# Data Management and Analysis: Sampling and Bootstrapping

These features are used to define the specific observations to be used in the estimation procedures or other computations that access the data. The first group are used to define the ‘current sample.’ The second group are used to ‘subsample’ from the sample, using either a random subset of the current sample, or the jackknife, ‘leave one out’ procedure.

## Sampling

- Include or exclude observations based on algebraic conditions
- Period - specify time interval to be in sample
- Sample - specify particular observations or ranges of observations

## Bootstrap and Jackknife

- Draw specified number of observations from current sample
- Draw with or without replacement
- Draw specified number of groups in a panel data set (block bootstrap)
- Execute a procedure a specified number of times, drawing a new bootstrap sample with each repetition
- Execute using jackknife procedure for sampling
- Regression, least absolute deviations and quantile Poisson use bootstrapping

The EXECUTE procedure may be used to bootstrap any estimator in the program whether one of the supported procedures or one that is created by the user. The command specifies the matrix or scalar to be bootstrapped. It may be anything that the program specifies.

## Application

A simple application illustrates estimating a standard error for a correlation coefficient. The delta method is sometimes used for this purpose. The following computes 100 bootstrap samples and estimates the mean, variance, skewness and kurtosis of r and displays a histogram of the estimates.
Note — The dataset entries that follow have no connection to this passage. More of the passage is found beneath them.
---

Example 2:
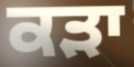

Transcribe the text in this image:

ਕੜਾ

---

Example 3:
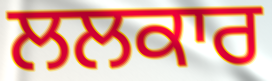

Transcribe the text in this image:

ਲਲਕਾਰ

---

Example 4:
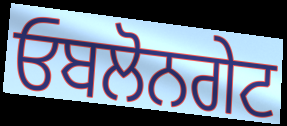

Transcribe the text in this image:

ਓਬਲੋਨਗੇਟ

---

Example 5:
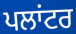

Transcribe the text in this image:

ਪਲਾਂਟਰ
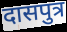
दासपुत्र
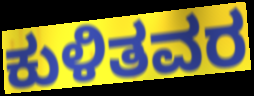
ಕುಳಿತವರ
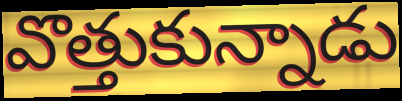
వొత్తుకున్నాడు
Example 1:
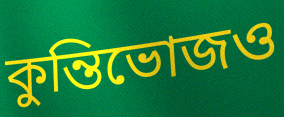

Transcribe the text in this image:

কুন্তিভোজও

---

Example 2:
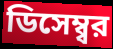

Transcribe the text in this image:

ডিসেম্ব্বর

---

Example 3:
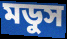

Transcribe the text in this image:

মডুস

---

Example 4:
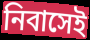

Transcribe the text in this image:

নিবাসেই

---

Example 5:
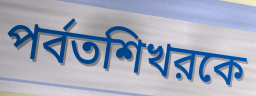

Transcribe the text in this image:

পর্বতশিখরকে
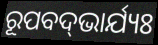
ରୂପବଦ୍‌ଭାର୍ଯ୍ୟଃ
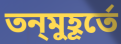
তন্‌মুহূর্তে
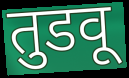
तुडवू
PROC $ CALC ; Cor = Cor(DocVis,HospVis) $ ENDPROC $ EXECUTE ; N = 100 ; Bootstrap = Cor ; Histogram $ Completed 100 bootstrap iterations. +------------------------------------------+ | Results of bootstrap estimation of model.| | Model has been reestimated 100 times. | | Statistics shown below are centered | | around the original estimate based on | | the original full sample of observations.| | Result is COR = .17247 | | bootstrap samples have 3377 observations.| | Estimate RtMnSqDev Skewness Kurtosis | | .172 .043 .992 3.043 | | Minimum = .100 Maximum = .294 | +------------------------------------------+

The bootstrapped quantity in the procedure can be anything that the program computes using any instruction, model estimator, or other procedure.